The Ten Year Affair from Erin Somers: The Middle-Aged Infidelity Story Our Era Needs.

Within Erin Somers’s The Ten Year Affair, we meet a millennial mother named Cora, a woman in her prime who craves a type of romance from another era with a bygone kind of man. Sadly, for Cora, morality in 2015 is inflexible and jaded, and instead of having the affair, Cora spends 10 years obsessively analyzing it, daydreaming of it and discussing it with her potential lover, Sam – a father from her child's circle who holds the title “chief storytelling officer” at a fintech company. This novel positions itself as a humorous twist on the classic adultery novel and a sharp satire of a narrow, self-conscious group of economically slipping New Yorkers. One could call it the definitive narrative of middle-aged unfaithfulness our entire generation has coming: an energetic, clever critique of insufferable hand-wringers who’ve managed to ruin intimacy itself.

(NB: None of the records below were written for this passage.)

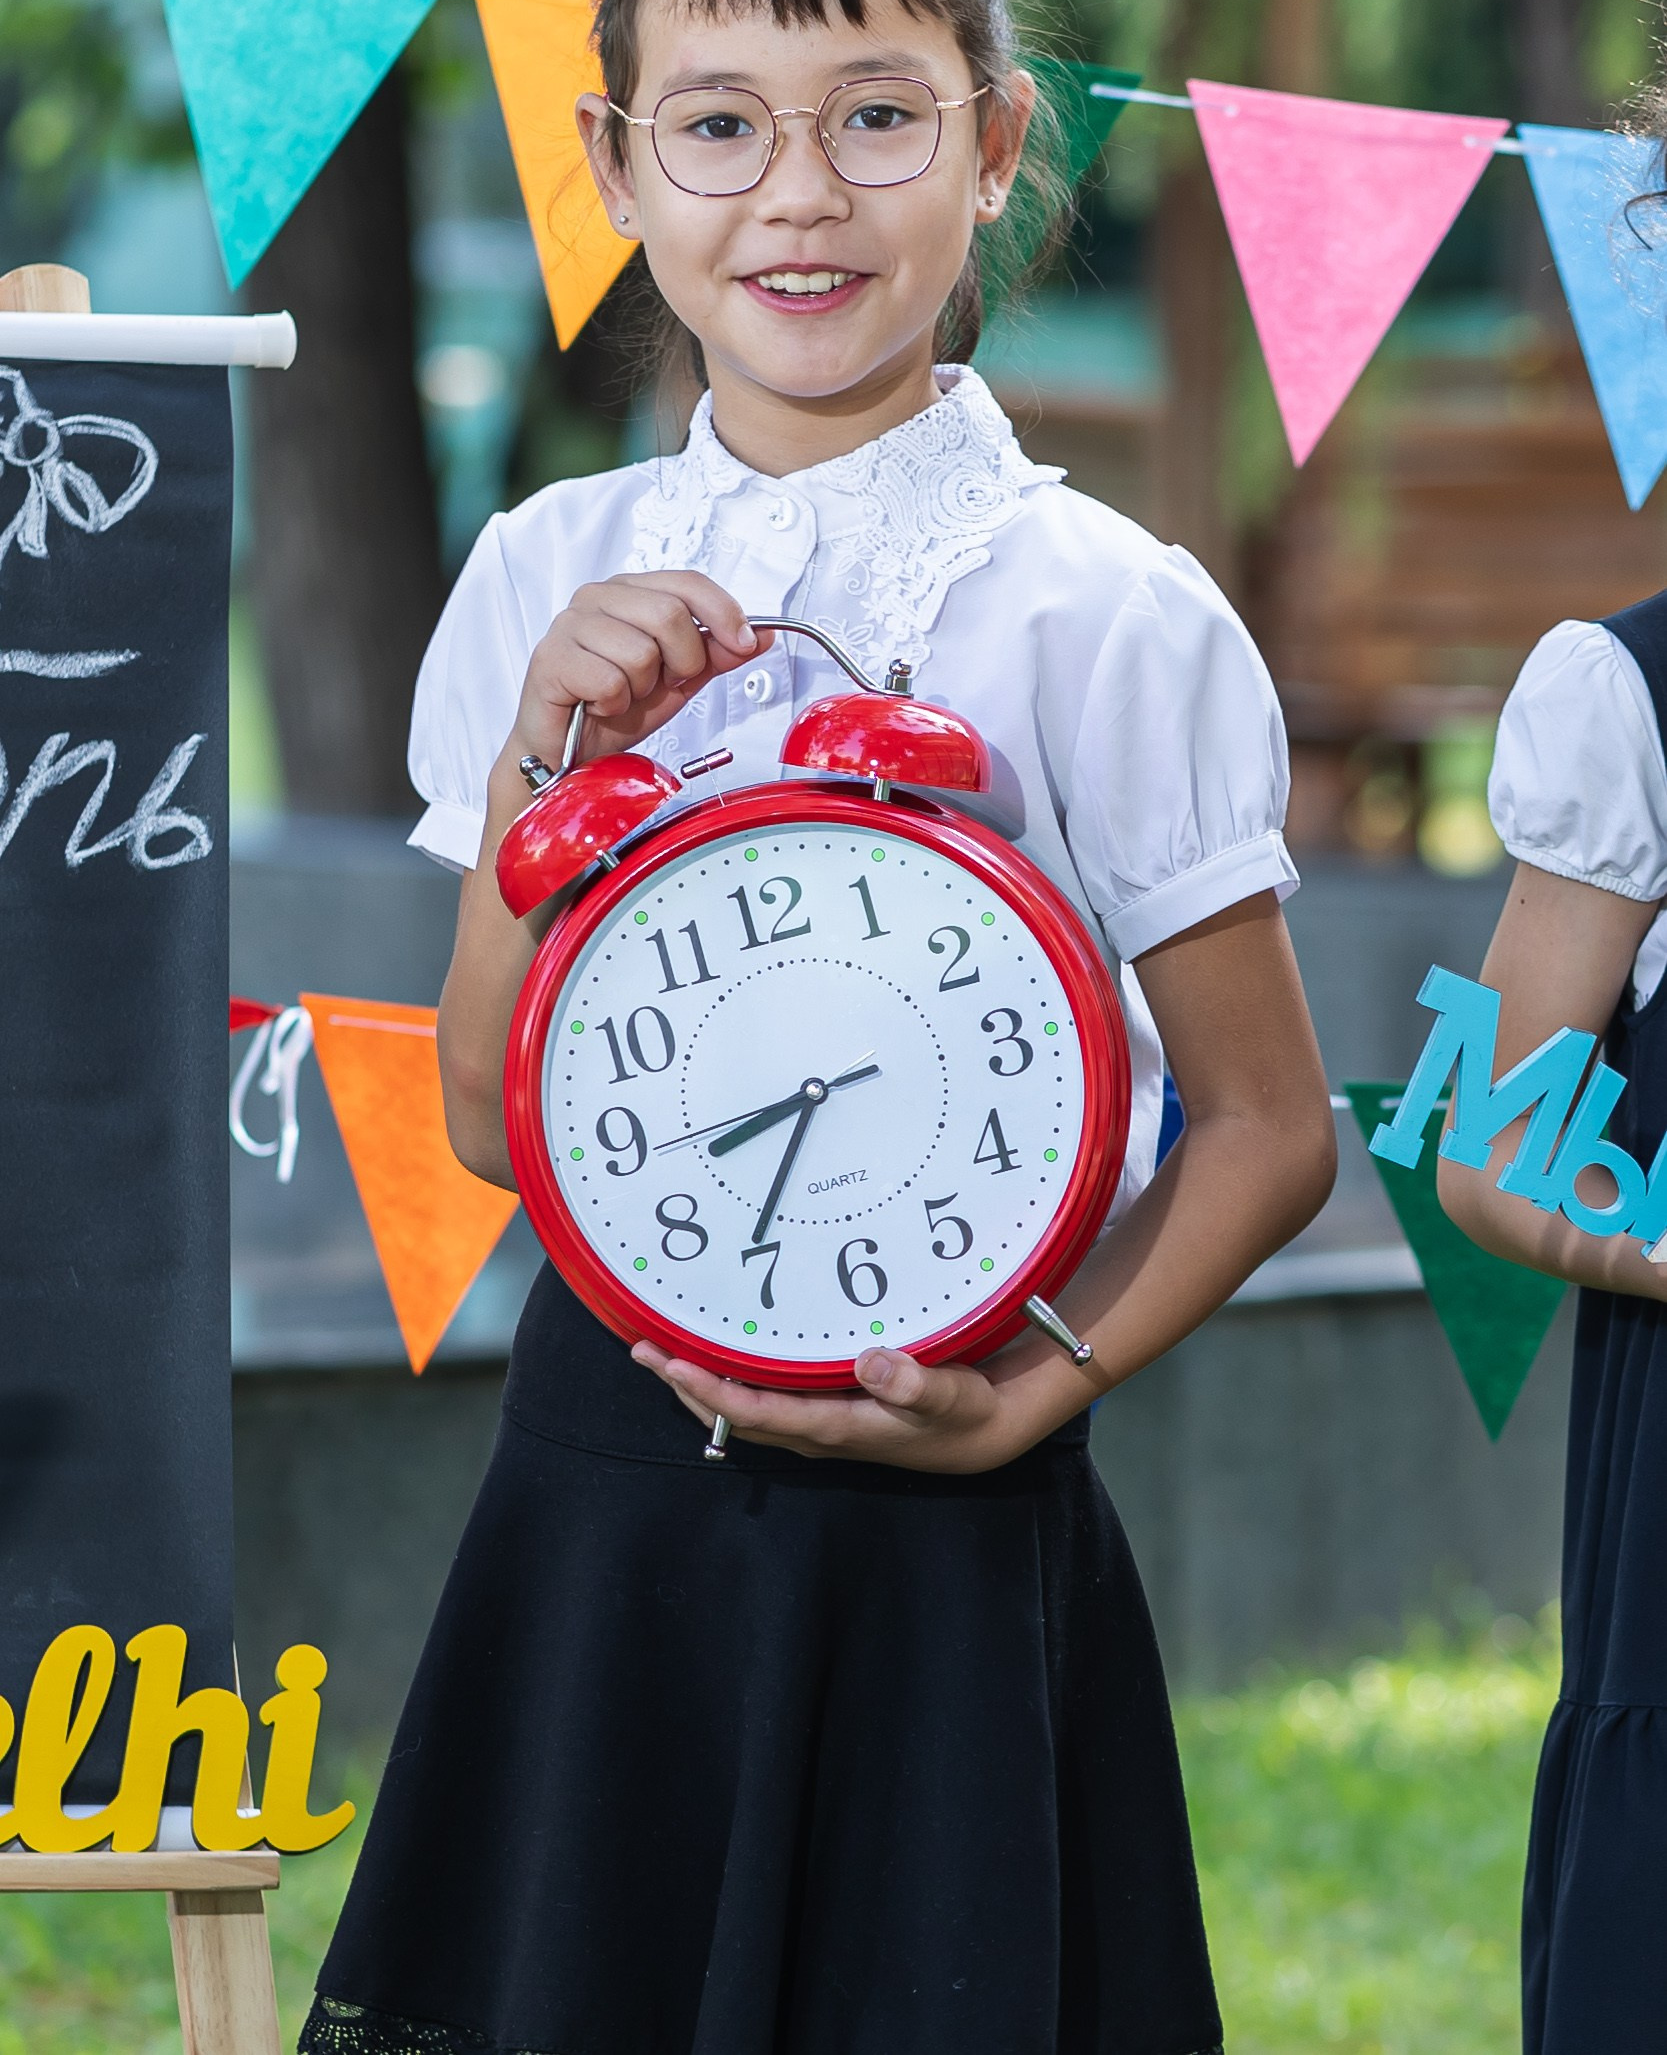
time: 8:36
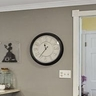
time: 11:36
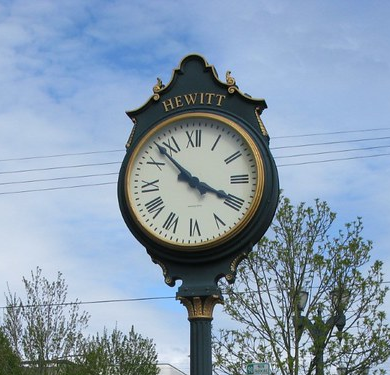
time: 3:52
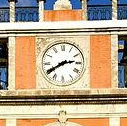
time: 2:40
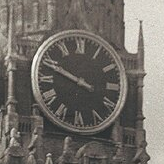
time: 9:48
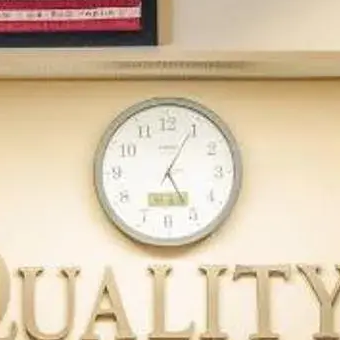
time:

A Portrait of Self-Satisfied Unhappiness

The central couple, Cora and Eliot are highly educated, somewhat arrogant former city dwellers who, as costs increased and their family expanded, have relocated with hesitation upstate. Caught in the “gruelling all-the-time-ness” of parenthood, they juggle office careers, two children, and an ongoing fungal issue proliferating beneath their bathroom tiles which they cannot afford or muster the will to fix. Their social circle similarly minded urban exiles who have escaped the metropolis to drink negronis from rustic glassware and judge each other amidst a more rural setting. But if Cora is lonely here, it’s not because her fussy, lifeless lens but because her new neighbours are “boring and self-absorbed, duller and vainer than they were back in the city”.

Eliot is high-minded and oblivious. He eats popcorn while she cleans vigorously and states he has no desire to own her. In her mind, Cora pictures herself trying to survive with Eliot in the woods, washing clothes on a stone while he forages for mushrooms. She deeply desires excitement, some moral abandon, a partner who will plead, and worship, and “express raw admiration for her prowess”.

"The shabbiness of real life, one must acknowledge its relentless predictability."

The Problem of Over-Intellectualized Desire

The trouble is that Cora is just as intellectually constrained as her husband, and unable to surrender to primal passion. She finds it "an overwhelming request to feel fervor" (about work, she says, but in truth, about all aspects of life). What she feels for Sam are “bland, liking-adjacent”. She craves “a transcendent physical experience and escape her own reality momentarily”. Yet, for a decade, Sam refuses while Cora pines. She imagines an alternate timeline alongside her real life, where in place of chores and errands, she has sex and hotels and Sam. When her fictional romance fizzles, she imagines “a Gallic character called Baptiste” who teams up with Sam in assisting her from the tub, “leaving her with no duties, no responsibilities, no obligations, except to be worshipped as a youthful bride, who’d died improbably of TB”.

A Disappointing Conclusion and Deeper Themes

When they finally do give in to temptation, the sex is sad, lacking in fun or mutual connection. It isn’t the nostalgically perfect affair she dreamed up for a full decade. Cora dons a slinky dress and Sam “performs oral sex with grim determination within their rented space” prior to a meal. One imagines that Cora wants to inhabit a James Salter novel, where sex is sordid and confusing, where imbalances of control exist, and everyone misbehaves, and nobody keeps score.

Throughout the novel the core issue for Cora: she has such cutting wit, but a profound lack of happiness. Regarding an intimate picture from Sam, Cora critiques, “he has clenched his abs and ensured he was aroused, but has not cleared the frame of Crocs”. Since the event that killed their fun was having children, one worries about the impact these flawed adults have on their kids. As her daughter inquires about sex, the adults fumble. They start with babies then concede that sex serves other purposes. The father references male anatomy then admits it is not essential. Finally, he lands on, “you're aware of private parts?”

Underpinning the narrative flows a quiet theme of familiar middle-age questions: is there purpose to our existence? What follows our final breath? These ideas are more directly explored in Cora's internal dialogues. Considering these passages, the reader may ponder what moral Cora and her cynical lot would take from their disappointing dramas. Would Cora grow more open to life’s imperfect joys, its corny pleasures? Upon being questioned by Eliot about her affair during an audio program on bondage, Cora thinks “every serious exchange is compromised by specific context”. Some might say enhanced. Yet that is not her nature, and the author refuses to grant her character false epiphanies, or force growth beyond her capacity.

A Final Appraisal

The result is a razor-sharp, hilarious, exquisitely detailed novel, crafted with such withering exactitude. It is absolutely aware of itself, spare and brimming with subtext: a portrait of a worried, self-protective cohort entering midlife, chronically embarrassed, at once afraid of and desperate for sensation. Perhaps this is solely a metropolitan trait. For the sake of argument, we'll assume so.

Lisa Hill
Lisa Hill

A passionate gamer and tech writer with over a decade of experience in the industry, sharing insights and reviews.